• [What to do]:
1 - Copy the Ektar 100 film passage between "Overexpose, and this" and "in Adobe Photoshop).", inclusive, switching "magenta" to "crimson".
2 - Carry on the Ektar 100 film passage, starting right after its final sentence.

• [Document passage]:

##############################

Kodak Ektar 100 film

Ektar 100 is an odd film. It's incredibly rewarding if you use it properly, and quite close to a disaster if you don't.

Ektar 100 is an odd film. It’s incredibly rewarding if you use it properly, and quite close to a disaster if you don’t. Think of it as a negative film with the latitude of slide film, and it’s rewarding: depending on exposure, you can choose anything from soft, pastel colours (minimum exposure) to rich, saturated colours. Think of it as the sort of negative film that you can overexpose mercilessly, and it’s close enough to a disaster, because those rich and saturated colours turn garish and improbable, with something of a magenta or purple bias.

If you regard a good negative as a starting point, rather than as something to be printed automatically as quickly as possible, Ektar 100 offers the possibility of quality from the best 35mm cameras that can begin to rival medium format.

This is not an unmanipulated shot — except for the colour, which is a straight scan from an exposure based on an incident light reading at ISO 100 The verticals have been made more parallel (in Adobe Photoshop) and the image has been stretched vertically to compensate for the squatness resulting from a low viewpoint and post-processing perspective ‘correction’. (Tripod-mounted Leica MP, 24mm Summilux)

Ektar 100 is not, however, hard to use. Far from it. All it means is that you can’t do the old, lazy colour-neg trick of setting half the ISO speed on the meter. Nor, for that matter, can you use a spot meter to read an improbably dark area and rely on the long straight-line portion of the characteristic curve to record the highlights without distortion of the colours at the darker end of the subject. On the other hand, with most multi-point metering systems and anything like an average subject, or with an incident light meter, it could not be easier to use.


Overexpose, and this is what you get: incredibly saturated colours, plus a tendency towards purple or magenta. This is on the limit of what we are willing to accept, but we quite like it, at least at a fairly small size. Otherwise, it rapidly becomes rather overwhelming. Below is a less saturated version, just to show how much you can play around with this film

Dropping the saturation by 50% in Adobe Photoshop gives a much more vintage look, as does lightening the picture somewhat (about 35% in Adobe Photoshop).

##############################

• [Record set]:
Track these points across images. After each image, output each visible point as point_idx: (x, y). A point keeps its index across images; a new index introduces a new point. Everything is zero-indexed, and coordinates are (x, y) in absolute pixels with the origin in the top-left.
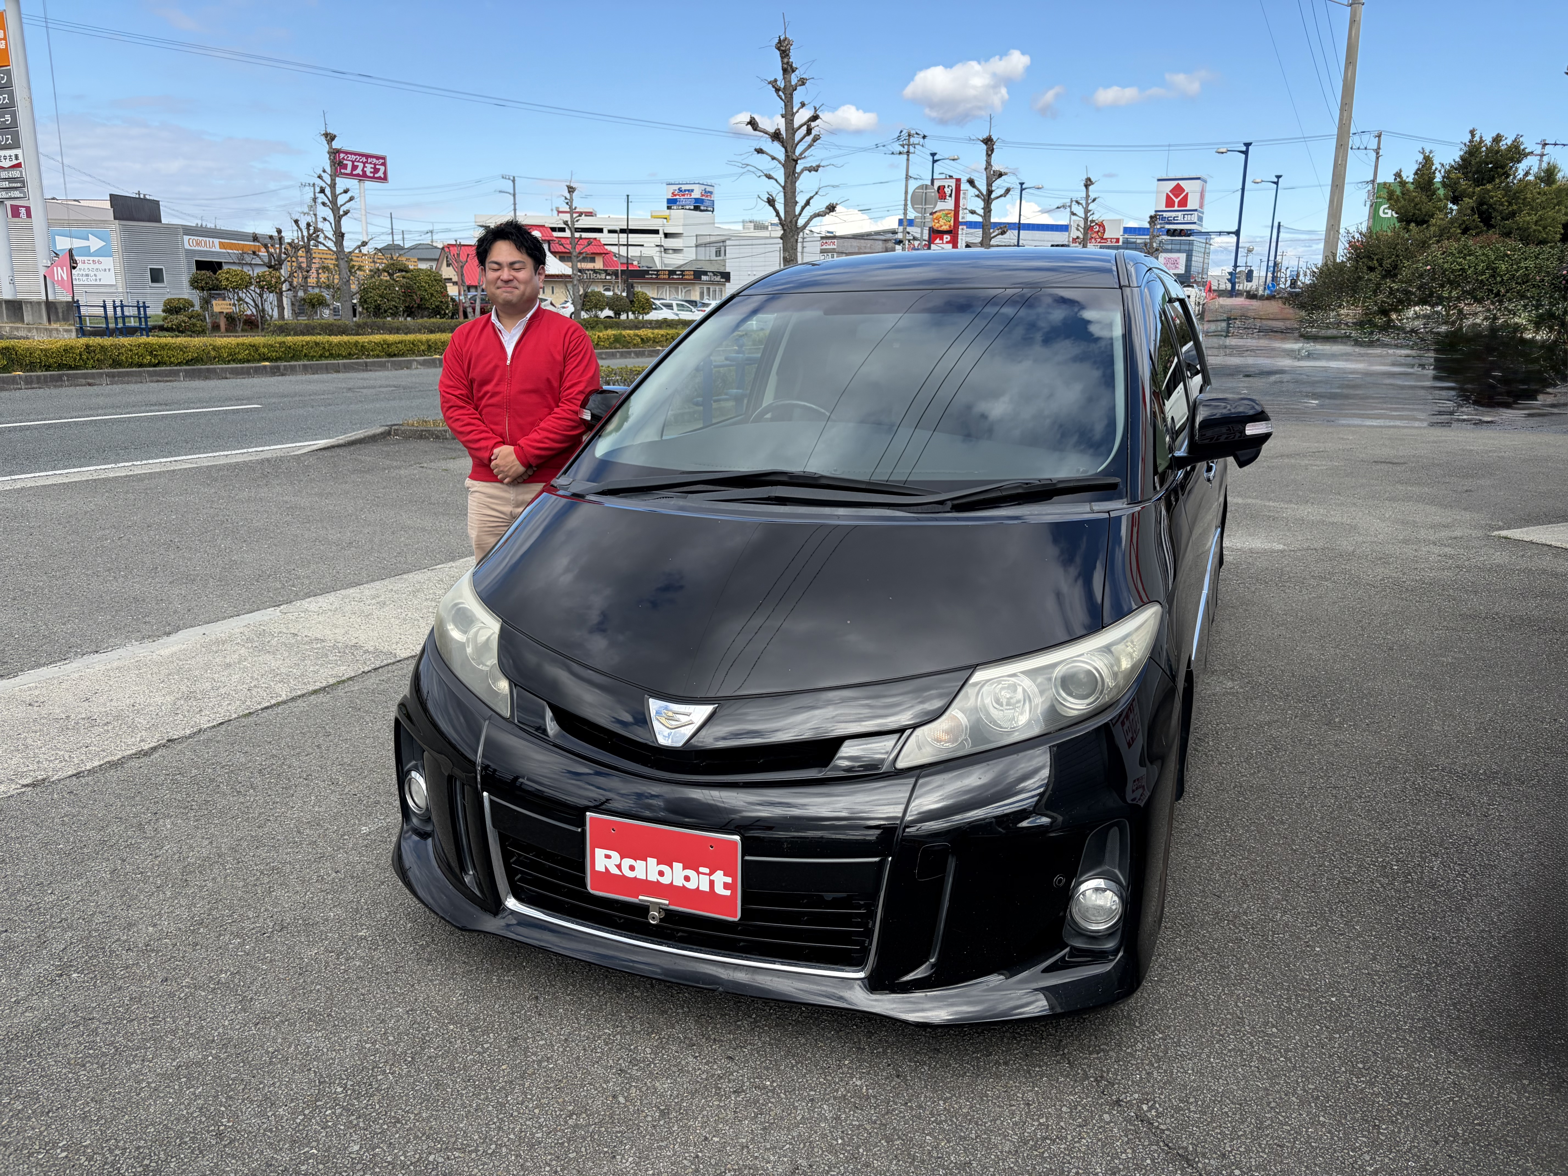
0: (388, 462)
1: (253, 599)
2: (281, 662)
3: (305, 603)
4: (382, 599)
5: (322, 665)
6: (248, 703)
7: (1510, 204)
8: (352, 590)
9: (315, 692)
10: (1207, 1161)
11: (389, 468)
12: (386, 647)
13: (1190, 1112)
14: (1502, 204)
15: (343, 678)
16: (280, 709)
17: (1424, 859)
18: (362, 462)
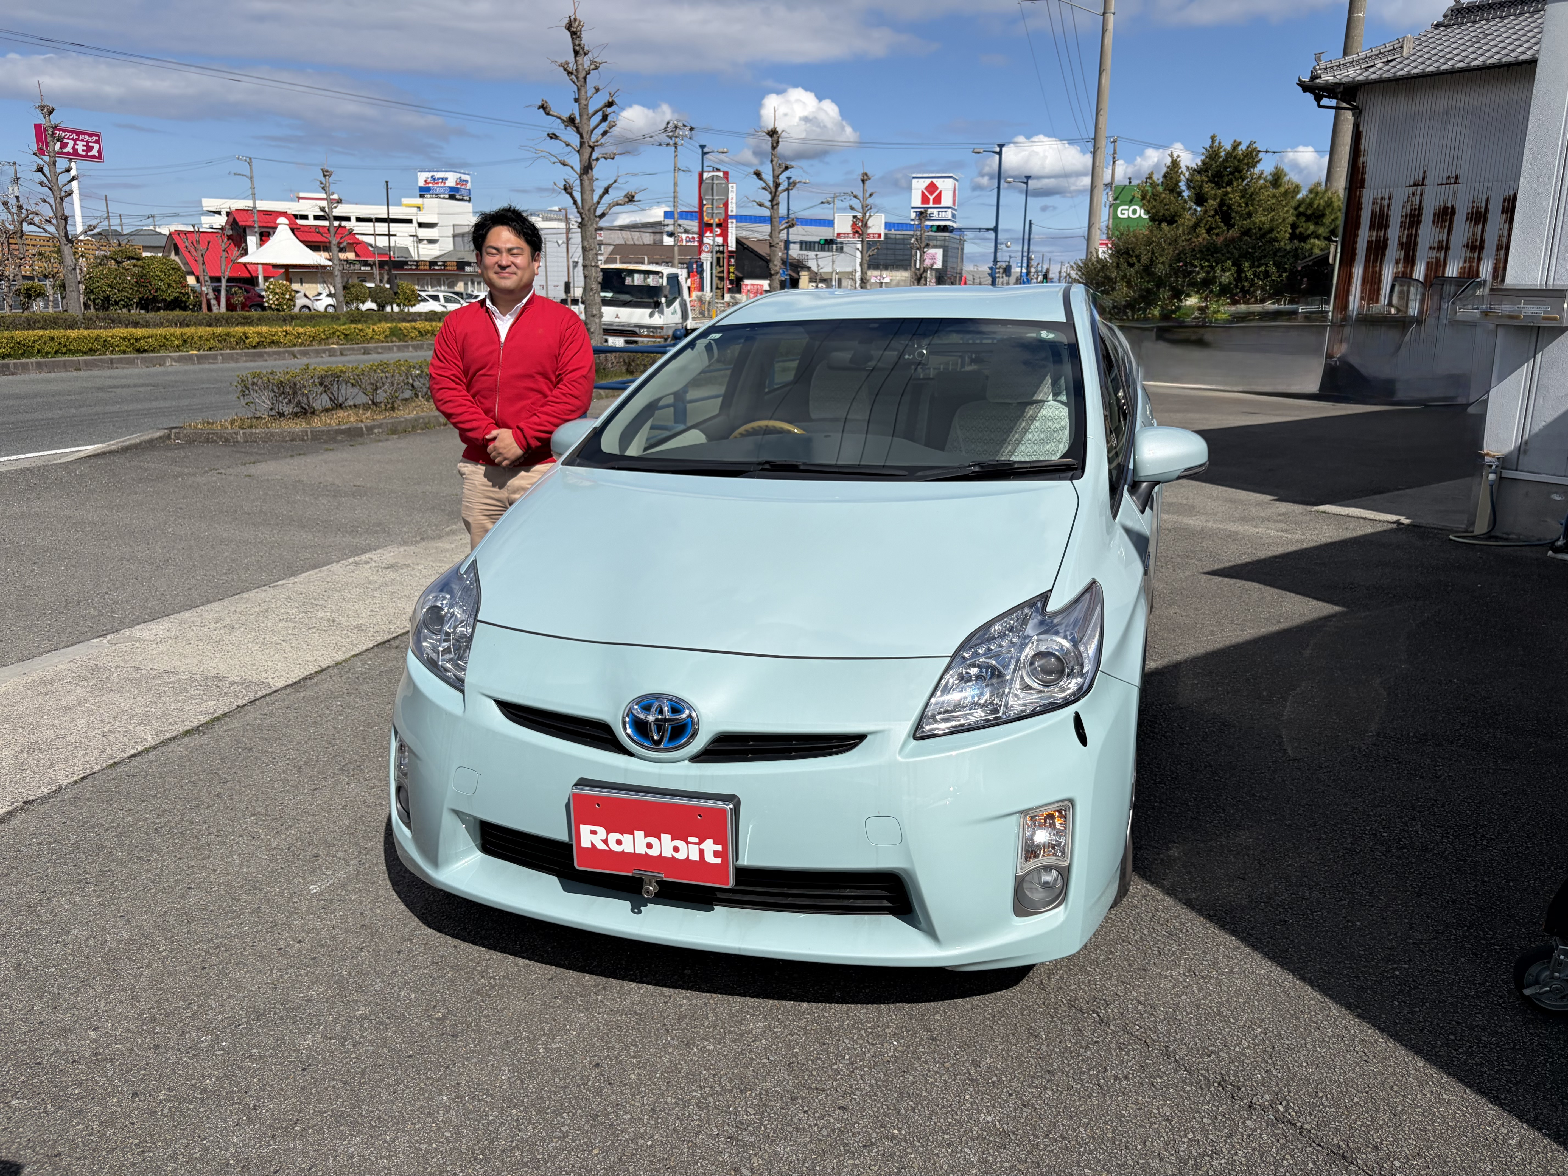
0: (178, 469)
1: (69, 630)
2: (132, 701)
3: (137, 631)
4: (227, 621)
5: (184, 702)
6: (108, 751)
7: (1247, 205)
8: (187, 614)
9: (187, 733)
10: (1364, 1156)
11: (182, 475)
12: (255, 676)
13: (1325, 1107)
15: (216, 715)
16: (151, 756)
17: (1406, 824)
18: (146, 470)
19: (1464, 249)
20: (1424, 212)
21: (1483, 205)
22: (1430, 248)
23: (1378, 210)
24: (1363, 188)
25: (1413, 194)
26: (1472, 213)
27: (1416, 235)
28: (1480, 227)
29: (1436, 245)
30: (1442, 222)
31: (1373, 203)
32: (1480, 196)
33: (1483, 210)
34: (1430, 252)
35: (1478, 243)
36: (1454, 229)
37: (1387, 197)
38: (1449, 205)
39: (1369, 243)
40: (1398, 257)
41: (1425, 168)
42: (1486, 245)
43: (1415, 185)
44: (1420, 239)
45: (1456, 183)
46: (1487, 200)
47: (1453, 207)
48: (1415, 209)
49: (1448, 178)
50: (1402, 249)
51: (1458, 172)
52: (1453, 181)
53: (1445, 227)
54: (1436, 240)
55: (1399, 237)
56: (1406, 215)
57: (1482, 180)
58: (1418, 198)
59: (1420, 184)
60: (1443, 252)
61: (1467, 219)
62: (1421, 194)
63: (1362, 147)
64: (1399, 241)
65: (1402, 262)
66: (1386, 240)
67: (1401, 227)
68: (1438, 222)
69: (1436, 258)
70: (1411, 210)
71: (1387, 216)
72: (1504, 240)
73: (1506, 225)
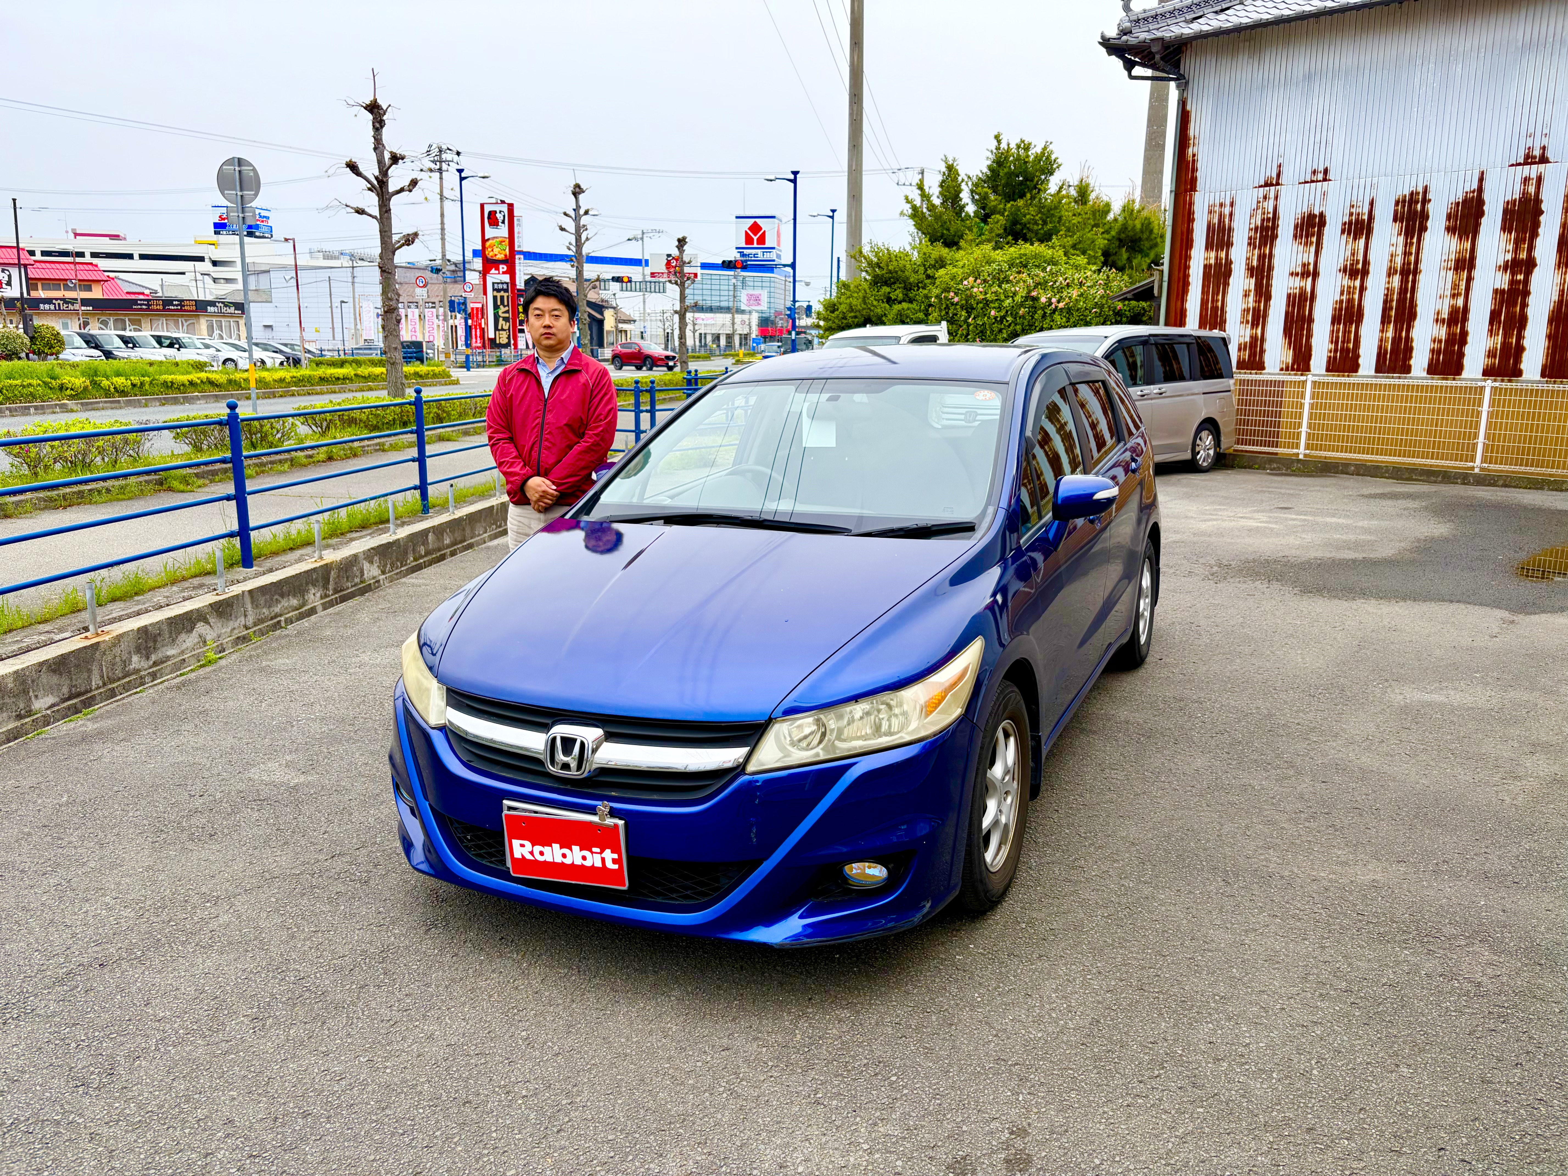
7: (1045, 223)
14: (1036, 223)
19: (1340, 275)
20: (1281, 222)
21: (1366, 210)
22: (1292, 274)
23: (1216, 221)
24: (1195, 190)
25: (1265, 198)
26: (1350, 223)
27: (1271, 255)
28: (1362, 241)
29: (1299, 270)
30: (1307, 237)
31: (1210, 212)
32: (1361, 198)
33: (1366, 217)
34: (1292, 279)
35: (1360, 266)
36: (1325, 246)
37: (1228, 203)
38: (1317, 212)
39: (1207, 266)
40: (1246, 288)
41: (1281, 160)
42: (1371, 269)
43: (1267, 185)
44: (1276, 262)
45: (1325, 180)
46: (1372, 204)
47: (1322, 215)
48: (1268, 219)
49: (1314, 172)
50: (1252, 276)
51: (1327, 164)
52: (1320, 177)
53: (1311, 243)
54: (1300, 262)
55: (1248, 259)
56: (1256, 228)
57: (1363, 173)
58: (1271, 202)
59: (1273, 182)
60: (1310, 279)
61: (1343, 232)
62: (1276, 198)
63: (1191, 133)
64: (1247, 264)
65: (1252, 294)
66: (1229, 263)
67: (1249, 244)
68: (1301, 237)
69: (1301, 288)
70: (1263, 220)
71: (1230, 229)
72: (1399, 261)
73: (1401, 239)
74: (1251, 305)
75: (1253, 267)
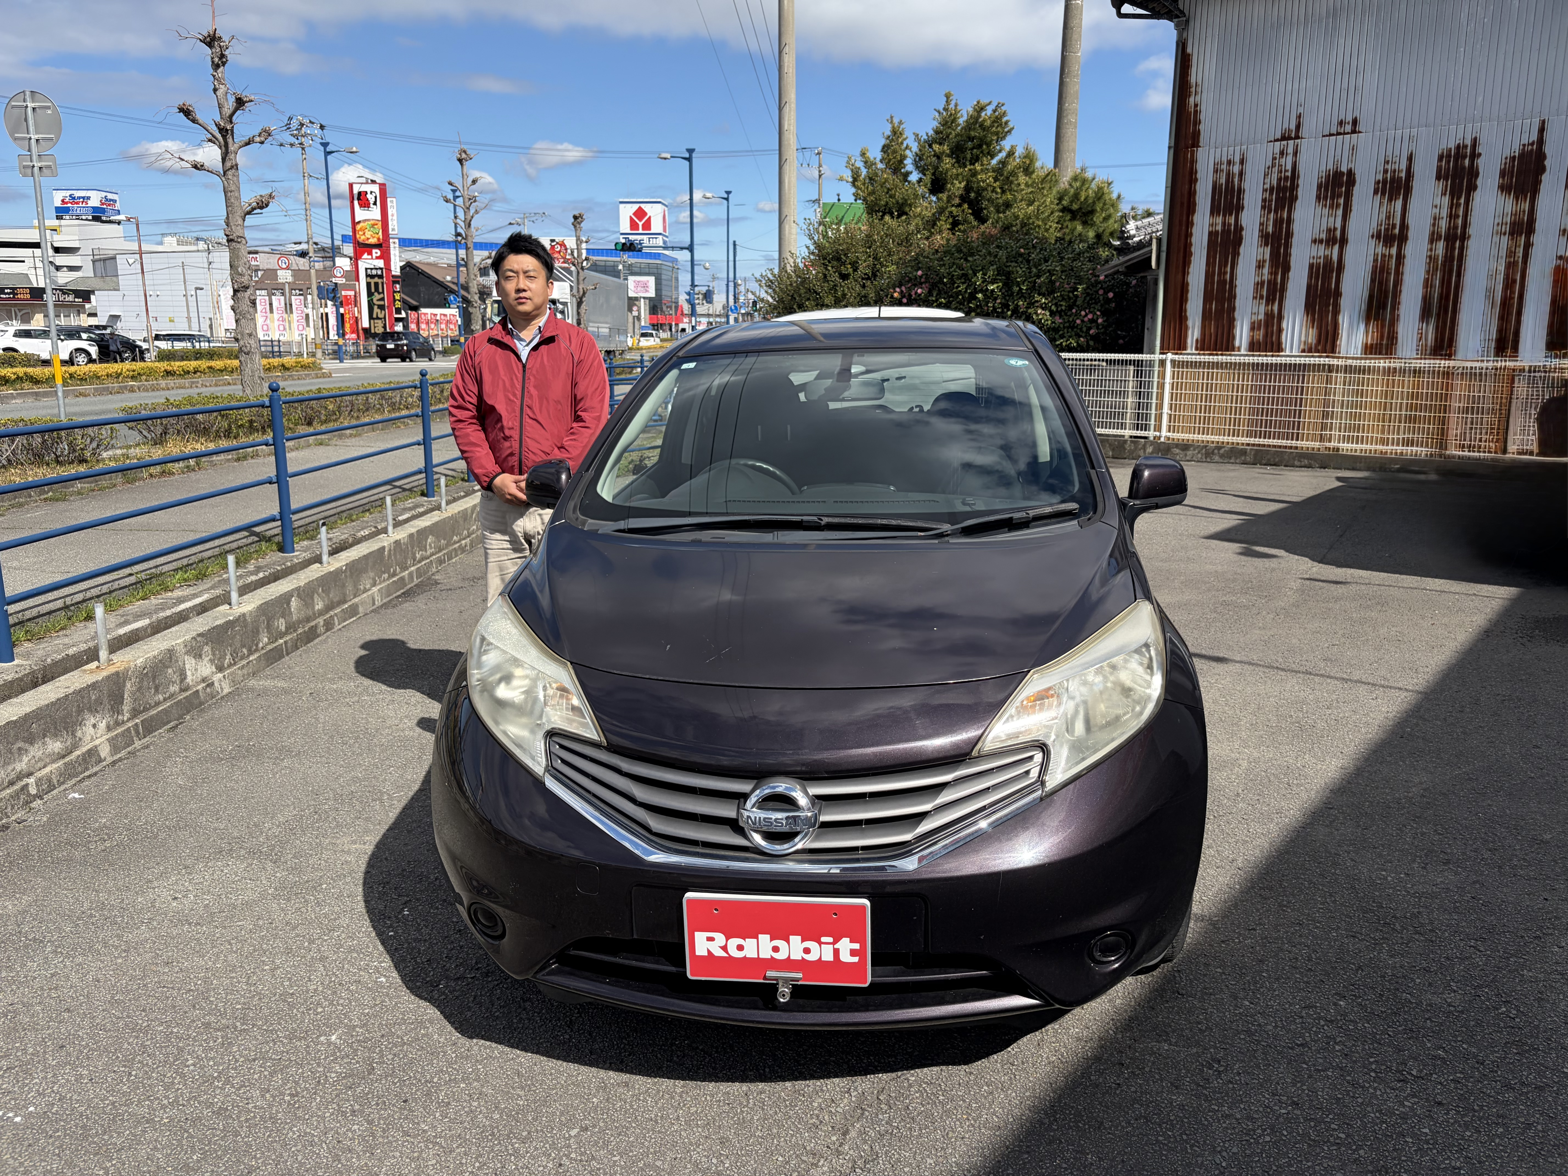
14: (994, 191)
19: (1373, 242)
20: (1301, 182)
21: (1403, 166)
22: (1314, 241)
23: (1223, 181)
24: (1198, 146)
25: (1282, 153)
26: (1385, 181)
27: (1289, 221)
28: (1399, 203)
29: (1323, 236)
30: (1332, 198)
31: (1216, 171)
32: (1397, 152)
33: (1403, 175)
34: (1315, 247)
35: (1397, 231)
36: (1354, 208)
37: (1237, 159)
38: (1344, 169)
39: (1212, 235)
40: (1260, 257)
41: (1301, 110)
42: (1411, 234)
43: (1283, 138)
44: (1296, 227)
45: (1354, 131)
46: (1410, 159)
47: (1351, 173)
48: (1286, 178)
49: (1341, 123)
50: (1266, 245)
51: (1357, 114)
52: (1348, 128)
53: (1338, 206)
54: (1324, 227)
55: (1261, 224)
56: (1272, 189)
57: (1400, 124)
58: (1290, 159)
59: (1292, 135)
60: (1336, 248)
61: (1376, 192)
62: (1295, 154)
63: (1193, 80)
64: (1261, 231)
65: (1267, 265)
66: (1239, 229)
67: (1263, 207)
68: (1326, 198)
69: (1326, 257)
70: (1279, 180)
71: (1240, 190)
72: (1443, 224)
73: (1446, 200)
74: (1265, 278)
75: (1267, 234)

##############################

• [Responses for each task]:
1 -
Overexpose, and this is what you get: incredibly saturated colours, plus a tendency towards purple or crimson. This is on the limit of what we are willing to accept, but we quite like it, at least at a fairly small size. Otherwise, it rapidly becomes rather overwhelming. Below is a less saturated version, just to show how much you can play around with this film

Dropping the saturation by 50% in Adobe Photoshop gives a much more vintage look, as does lightening the picture somewhat (about 35% in Adobe Photoshop).

2 -
You can also see that the lettering on the frame is clearer and much less blue.

It’s incredibly fine grained: finer grained than Ektar 25 of beloved memory, despite being two stops faster. It’s very sharp, too, with extremely high resolution (the trilogy of fine grain, high resolution and maximum sharpness are not always mutually compatible). In fact, if you’re shooting 35mm colour negative, it may be the film against which all others have to be measured. Sure, there are times when you will want more speed, but that’s about the only reason we can think of to switch.

Why not shoot slide, though? Well, there’s a simple, one-word answer that more and more people will give you: processing. Kodachrome is no more, and E6 is in rapid retreat. Unless they process their slide films themselves (which is not as difficult as most people think), more and more photographers have to resort to mail order or to very long journeys in order to find an E6 lab.


For bright, toy-like colours Frances took an incident light reading and rounded exposure up to the next half stop. At the incident reading, the colours would have been more muted; at +1 stop, well, you have seen the bicycle above… The trick is to round exposures up slightly for more saturated colours and down slightly for less saturated colours. (Voigtländer Bessa-T, 24/1.4 Summilux)

Possibly an even more relevant question is why you would not want to shoot digital instead. Well, there are quite a few answers here. The first is that you like the look of film. The second is that you need to shoot an awful lot of digital in order to amortize the cost of a digital camera that can give you anything like the quality you can get from a half-decent film camera and Ektar 100. The third is that you like using good old cameras: Ektar 100 in a Kodak Retina, for example, is wonderful stuff, and the camera is tiny, light and incredibly durable. In fact, it’s even a good excuse for using bad, old cameras: Ektar 100 is an excellent excuse for digging out a snapshot camera from the 1950s or 60s, or buying one from a swap meet, boot fair or charity shop. Fourth, film is a wonderful archive medium which does not need to be endlessly copied from one medium to another as electronic standards and storage media evolve.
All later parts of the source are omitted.